Pioneering the use of a new surgical procedure involving nerve transfer, Dr Nath has successfully treated over a hundred foot drop patients.

Figure 1: The incision at the popliteal fossa.
Foot drop is commonly caused by injury to the peroneal nerve. The peroneal nerve wraps from the back of the knee around to the front of the shin, and supplies movement (motor control) and sensation to groups of muscles within the lower leg, foot and toes. As this nerve supplies the tibialis anterior muscle (TAM), which is responsible for lifting the foot, any damage which disrupts the motor control pathway between the peroneal nerve and TAM can result in foot drop. The peroneal nerve is susceptible to damage since it lies very close to the surface of the skin. Consequently, it is commonly compressed or damaged through sports injuries, gunshot wound, hip or knee replacement surgery, childbirth, or diabetes. Pathologies such as multiple sclerosis, stroke, spinal cord injury or cerebral palsy may also cause foot drop.
Managing the ups and downs of foot drop
There are limited treatment options for foot drop, and these vary according to the cause and level of nerve injury. A brace (ankle-foot orthosis) can be fitted to help support the foot and improve walking ability, however many users find them uncomfortable and unhygienic. For some, nerve stimulators (which apply small electrical charges to the leg) may help improve mobility. In patients where the nerve does not recover, surgery is then considered. Peroneal nerve decompression is an option for compressed nerves; or surgery to transfer tendons from stronger muscles may improve ankle mobility but provides only a small improvement in gait and ankle movement and comes with the risk of long-term complications. Nerve graft is a limited treatment option, carried out only when a small length of the nerve is affected (less than 6cm). Generally, however, foot drop is difficult to manage successfully. This is where the work of Dr Rahul Nath, Director of the Texas Nerve & Paralysis Institute comes in. Pioneering the use of a new surgical procedure involving nerve transfer, Dr Nath has successfully treated over a hundred foot drop patients.
Figure 2: (A) Exposure of the peroneal nerve at the fibular neck after intraneural dissection within the substance of the common peroneal nerve. (B,C) Partial superficial peroneal nerve in the treatment of deep peroneal nerve injury. Two fascicle groups of the superficial nerve suffice to neurotize the deep peroneal distal stump.
Figure 3: (A) Exposure of the peroneal nerve at the popliteal fossa. (B) Cross section of common peroneal nerve at the popliteal fossa indicating the topography of the fibers to the tibialis anterior.
Cutting edge medicine
Nerve transfers involve taking nerves with less important roles (or branches of a nerve that perform redundant functions to other nerves), and ‘transferring’ them to restore the function of a more crucial damaged nerve. Dr Nath describes it as ‘converting a high-nerve injury to a low-nerve injury.’ This type of surgery has been successfully used to treat upper arm nerve injuries and facial paralysis. Dr Nath is spearheading the technique for damaged deep peroneal nerves – offering relief to patients with foot drop.

* Raw data:
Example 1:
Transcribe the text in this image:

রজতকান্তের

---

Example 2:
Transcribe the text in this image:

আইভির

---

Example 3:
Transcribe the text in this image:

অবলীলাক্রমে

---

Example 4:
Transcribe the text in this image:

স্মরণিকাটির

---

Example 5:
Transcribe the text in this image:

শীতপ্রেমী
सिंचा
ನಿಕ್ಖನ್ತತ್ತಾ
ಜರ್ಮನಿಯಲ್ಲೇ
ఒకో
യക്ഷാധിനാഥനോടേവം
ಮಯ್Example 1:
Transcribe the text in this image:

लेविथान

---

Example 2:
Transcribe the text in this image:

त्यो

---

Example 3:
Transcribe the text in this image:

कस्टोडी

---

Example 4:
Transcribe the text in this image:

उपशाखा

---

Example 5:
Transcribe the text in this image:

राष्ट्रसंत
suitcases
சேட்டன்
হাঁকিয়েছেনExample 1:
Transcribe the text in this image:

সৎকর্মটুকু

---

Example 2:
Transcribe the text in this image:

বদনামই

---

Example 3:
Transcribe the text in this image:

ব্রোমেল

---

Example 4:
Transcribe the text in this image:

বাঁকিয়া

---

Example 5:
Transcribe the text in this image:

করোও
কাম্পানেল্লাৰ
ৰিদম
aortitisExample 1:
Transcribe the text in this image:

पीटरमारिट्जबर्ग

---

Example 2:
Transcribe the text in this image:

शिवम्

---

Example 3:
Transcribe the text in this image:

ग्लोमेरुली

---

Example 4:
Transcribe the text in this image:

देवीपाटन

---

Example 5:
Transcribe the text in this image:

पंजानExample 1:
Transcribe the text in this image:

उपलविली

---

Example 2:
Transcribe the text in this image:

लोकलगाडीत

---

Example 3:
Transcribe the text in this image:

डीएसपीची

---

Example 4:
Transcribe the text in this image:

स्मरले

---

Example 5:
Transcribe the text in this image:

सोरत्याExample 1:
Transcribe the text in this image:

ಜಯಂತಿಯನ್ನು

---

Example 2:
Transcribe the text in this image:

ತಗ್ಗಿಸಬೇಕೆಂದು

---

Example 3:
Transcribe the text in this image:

* Task list:
**1.** Answer these questions from the foot drop text:
(a) Which muscle, responsible for lifting the foot, is supplied by the peroneal nerve?
(b) Nerve graft is carried out only when what length of the nerve is affected?
(c) For which two conditions has nerve transfer surgery already been used successfully?
**2.** Transcribe the part of the foot drop text from "Cutting edge medicine" to "with foot drop.".

* Numbered responses:
**1.**
(a) The tibialis anterior muscle (TAM)
(b) A small length, less than 6cm
(c) Upper arm nerve injuries and facial paralysis

**2.**
Cutting edge medicine
Nerve transfers involve taking nerves with less important roles (or branches of a nerve that perform redundant functions to other nerves), and ‘transferring’ them to restore the function of a more crucial damaged nerve. Dr Nath describes it as ‘converting a high-nerve injury to a low-nerve injury.’ This type of surgery has been successfully used to treat upper arm nerve injuries and facial paralysis. Dr Nath is spearheading the technique for damaged deep peroneal nerves – offering relief to patients with foot drop.